I wanted to add to the tributes a personal reminiscence of Bill Rusher, who was special to me in the thirty-two years I knew him. I first met Bill before Rick (Brookhiser) and I were engaged, in 1979. Naturally, I was apprehensive, since at the time the only conservative I knew well as a life-long liberal was the one I eventually married. We met at a handsome Indian restaurant on Central Park South. It became clear very quickly that I had no reason to worry. Bill, dapper and courtly, was welcoming from the first. I remember we talked about snorkeling and travel, and he was intrigued that I was a psychologist. I was struck by how psychologically-minded he was, and what a dry wit he had, as well as a keen intelligence and a taste for passionate poetry. Soon I discovered that he had a tender heart as well. I admired his frankness and his stoic temperament. At our wedding, he read from First Corinthians with great dignity.

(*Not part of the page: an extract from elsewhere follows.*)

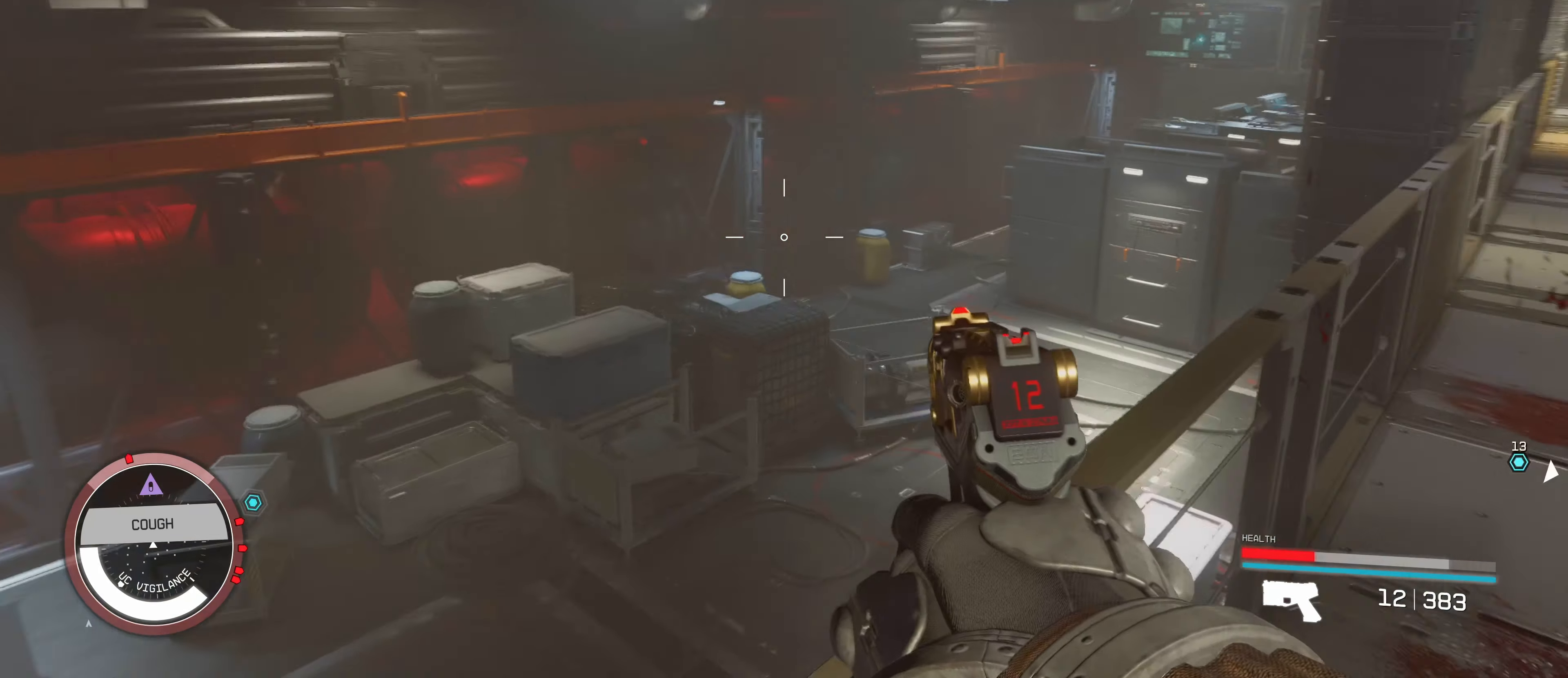
{"keys": [], "mouse": [], "events": []}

The silver wine cooler he gave us as a wedding present got lots of use. Over the next few years, we evolved a ritual of meeting bi-monthly for dinner. Either I cooked for him at our apartment (he always brought a special bottle of wine, about which he instructed me with great aplomb), or he took us to one of his favorite, mostly classic French, restaurants. His generosity and delight as a host were only matched by his pleasure as a guest.
One of the highlights of my time with Bill was meeting him in Taiwan, and touring the National Palace Museum with so great a connoisseur of all things Chinese — and the delectable banquet that followed.
I was deeply touched by a particular compliment he paid me. He called me “daughter” — and he insisted that deep down I was actually a conservative. I can still hear his voice, and I treasure his memory.
— Jeanne Safer is a psychotherapist and author.